>>>>

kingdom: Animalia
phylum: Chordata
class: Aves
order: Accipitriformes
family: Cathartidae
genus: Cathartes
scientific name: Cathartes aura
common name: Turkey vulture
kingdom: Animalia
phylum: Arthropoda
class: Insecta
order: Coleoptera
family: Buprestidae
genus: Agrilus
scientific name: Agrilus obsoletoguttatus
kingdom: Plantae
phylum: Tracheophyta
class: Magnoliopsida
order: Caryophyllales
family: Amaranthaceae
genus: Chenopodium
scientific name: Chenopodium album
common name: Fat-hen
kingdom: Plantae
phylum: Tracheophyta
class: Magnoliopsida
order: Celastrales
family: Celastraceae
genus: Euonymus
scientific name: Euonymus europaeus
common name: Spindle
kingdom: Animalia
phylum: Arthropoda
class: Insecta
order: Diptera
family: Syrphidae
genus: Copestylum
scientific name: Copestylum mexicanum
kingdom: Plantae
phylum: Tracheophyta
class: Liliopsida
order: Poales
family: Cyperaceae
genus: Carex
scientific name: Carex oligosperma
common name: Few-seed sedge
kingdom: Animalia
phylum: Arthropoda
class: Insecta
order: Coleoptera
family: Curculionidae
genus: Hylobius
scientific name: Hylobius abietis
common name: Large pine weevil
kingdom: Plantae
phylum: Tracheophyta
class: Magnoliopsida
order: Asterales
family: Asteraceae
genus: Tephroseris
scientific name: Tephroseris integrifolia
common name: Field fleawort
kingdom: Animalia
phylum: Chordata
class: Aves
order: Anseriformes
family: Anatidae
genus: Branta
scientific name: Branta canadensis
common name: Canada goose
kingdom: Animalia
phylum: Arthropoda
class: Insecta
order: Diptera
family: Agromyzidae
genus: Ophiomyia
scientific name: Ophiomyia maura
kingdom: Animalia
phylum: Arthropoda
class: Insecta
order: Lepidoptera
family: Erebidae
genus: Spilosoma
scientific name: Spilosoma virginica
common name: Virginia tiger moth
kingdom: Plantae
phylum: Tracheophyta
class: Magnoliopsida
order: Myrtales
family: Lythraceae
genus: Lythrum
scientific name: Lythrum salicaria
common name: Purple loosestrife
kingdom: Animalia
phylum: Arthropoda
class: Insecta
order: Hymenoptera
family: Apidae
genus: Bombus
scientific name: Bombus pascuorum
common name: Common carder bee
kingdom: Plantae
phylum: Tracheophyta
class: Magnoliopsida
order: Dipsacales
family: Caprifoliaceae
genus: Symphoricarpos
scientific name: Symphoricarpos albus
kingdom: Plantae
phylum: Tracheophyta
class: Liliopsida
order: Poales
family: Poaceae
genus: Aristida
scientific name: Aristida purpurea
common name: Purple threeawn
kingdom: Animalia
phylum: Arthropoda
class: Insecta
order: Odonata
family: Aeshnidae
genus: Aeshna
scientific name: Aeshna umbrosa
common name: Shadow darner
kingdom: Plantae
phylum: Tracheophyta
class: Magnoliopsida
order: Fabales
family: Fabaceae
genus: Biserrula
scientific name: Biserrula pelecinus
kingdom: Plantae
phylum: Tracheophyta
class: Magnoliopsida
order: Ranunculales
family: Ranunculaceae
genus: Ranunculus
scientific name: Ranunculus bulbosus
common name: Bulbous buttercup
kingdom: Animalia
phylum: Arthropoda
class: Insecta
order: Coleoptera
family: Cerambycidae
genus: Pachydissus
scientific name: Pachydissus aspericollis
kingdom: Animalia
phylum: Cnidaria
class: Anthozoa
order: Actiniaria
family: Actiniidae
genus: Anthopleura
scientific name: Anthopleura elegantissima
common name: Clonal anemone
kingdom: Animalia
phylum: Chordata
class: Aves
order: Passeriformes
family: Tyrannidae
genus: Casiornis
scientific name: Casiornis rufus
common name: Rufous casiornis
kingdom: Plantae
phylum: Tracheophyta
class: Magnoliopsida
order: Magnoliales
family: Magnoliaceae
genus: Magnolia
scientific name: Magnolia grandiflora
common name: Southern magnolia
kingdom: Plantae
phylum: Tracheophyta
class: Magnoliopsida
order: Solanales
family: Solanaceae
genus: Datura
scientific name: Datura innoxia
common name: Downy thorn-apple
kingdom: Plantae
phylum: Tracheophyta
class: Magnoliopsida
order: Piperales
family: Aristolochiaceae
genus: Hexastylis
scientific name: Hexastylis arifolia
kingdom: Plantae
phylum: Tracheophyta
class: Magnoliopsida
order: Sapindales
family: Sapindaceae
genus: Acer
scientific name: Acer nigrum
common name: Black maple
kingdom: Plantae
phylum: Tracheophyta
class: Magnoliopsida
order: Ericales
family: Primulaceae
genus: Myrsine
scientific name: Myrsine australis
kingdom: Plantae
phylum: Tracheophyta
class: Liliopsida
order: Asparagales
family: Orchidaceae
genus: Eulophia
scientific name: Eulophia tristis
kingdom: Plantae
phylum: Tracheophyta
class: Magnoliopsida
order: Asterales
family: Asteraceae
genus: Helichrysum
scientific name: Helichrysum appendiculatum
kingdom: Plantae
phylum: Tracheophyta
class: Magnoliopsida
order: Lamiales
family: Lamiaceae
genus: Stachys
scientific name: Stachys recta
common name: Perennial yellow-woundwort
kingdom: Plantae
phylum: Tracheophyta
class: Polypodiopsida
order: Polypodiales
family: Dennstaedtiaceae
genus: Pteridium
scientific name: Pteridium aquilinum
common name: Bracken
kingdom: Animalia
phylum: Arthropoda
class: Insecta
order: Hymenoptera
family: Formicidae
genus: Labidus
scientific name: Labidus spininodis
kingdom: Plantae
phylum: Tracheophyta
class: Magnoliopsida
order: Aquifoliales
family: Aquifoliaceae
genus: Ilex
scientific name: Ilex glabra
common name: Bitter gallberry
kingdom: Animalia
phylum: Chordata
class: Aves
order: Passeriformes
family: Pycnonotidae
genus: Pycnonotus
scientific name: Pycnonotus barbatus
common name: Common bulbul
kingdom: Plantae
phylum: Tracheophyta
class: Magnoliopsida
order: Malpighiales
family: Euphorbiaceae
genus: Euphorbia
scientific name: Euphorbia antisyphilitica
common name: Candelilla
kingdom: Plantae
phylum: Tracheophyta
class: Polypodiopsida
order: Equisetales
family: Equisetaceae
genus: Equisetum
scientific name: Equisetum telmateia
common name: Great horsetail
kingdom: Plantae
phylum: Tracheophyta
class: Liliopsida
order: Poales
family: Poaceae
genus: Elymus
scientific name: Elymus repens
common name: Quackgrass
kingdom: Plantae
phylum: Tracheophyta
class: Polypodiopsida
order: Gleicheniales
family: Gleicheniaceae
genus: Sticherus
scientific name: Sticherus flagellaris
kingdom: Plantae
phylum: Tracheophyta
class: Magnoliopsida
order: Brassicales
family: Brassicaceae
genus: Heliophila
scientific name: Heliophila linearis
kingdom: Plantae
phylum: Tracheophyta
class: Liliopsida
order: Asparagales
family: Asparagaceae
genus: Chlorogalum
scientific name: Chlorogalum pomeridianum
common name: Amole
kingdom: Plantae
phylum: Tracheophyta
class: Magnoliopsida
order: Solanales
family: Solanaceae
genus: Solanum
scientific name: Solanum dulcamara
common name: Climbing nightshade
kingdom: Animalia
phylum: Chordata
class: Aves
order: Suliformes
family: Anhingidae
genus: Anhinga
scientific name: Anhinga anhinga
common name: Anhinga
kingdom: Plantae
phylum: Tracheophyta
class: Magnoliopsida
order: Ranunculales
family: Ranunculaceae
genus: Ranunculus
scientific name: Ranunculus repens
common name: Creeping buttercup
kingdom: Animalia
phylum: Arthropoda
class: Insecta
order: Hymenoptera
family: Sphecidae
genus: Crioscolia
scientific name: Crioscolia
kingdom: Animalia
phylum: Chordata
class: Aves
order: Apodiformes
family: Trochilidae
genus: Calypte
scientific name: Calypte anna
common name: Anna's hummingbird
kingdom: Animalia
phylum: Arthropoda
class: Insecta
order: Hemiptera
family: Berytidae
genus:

<<<<

- **Exercise aim**
Reproduce the stretch from the start of the records through the line containing "family: Celastraceae", substituting "vernacular name" for "common name" and keeping everything else the same.

- **Finished answer**
kingdom: Animalia
phylum: Chordata
class: Aves
order: Accipitriformes
family: Cathartidae
genus: Cathartes
scientific name: Cathartes aura
vernacular name: Turkey vulture
kingdom: Animalia
phylum: Arthropoda
class: Insecta
order: Coleoptera
family: Buprestidae
genus: Agrilus
scientific name: Agrilus obsoletoguttatus
kingdom: Plantae
phylum: Tracheophyta
class: Magnoliopsida
order: Caryophyllales
family: Amaranthaceae
genus: Chenopodium
scientific name: Chenopodium album
vernacular name: Fat-hen
kingdom: Plantae
phylum: Tracheophyta
class: Magnoliopsida
order: Celastrales
family: Celastraceae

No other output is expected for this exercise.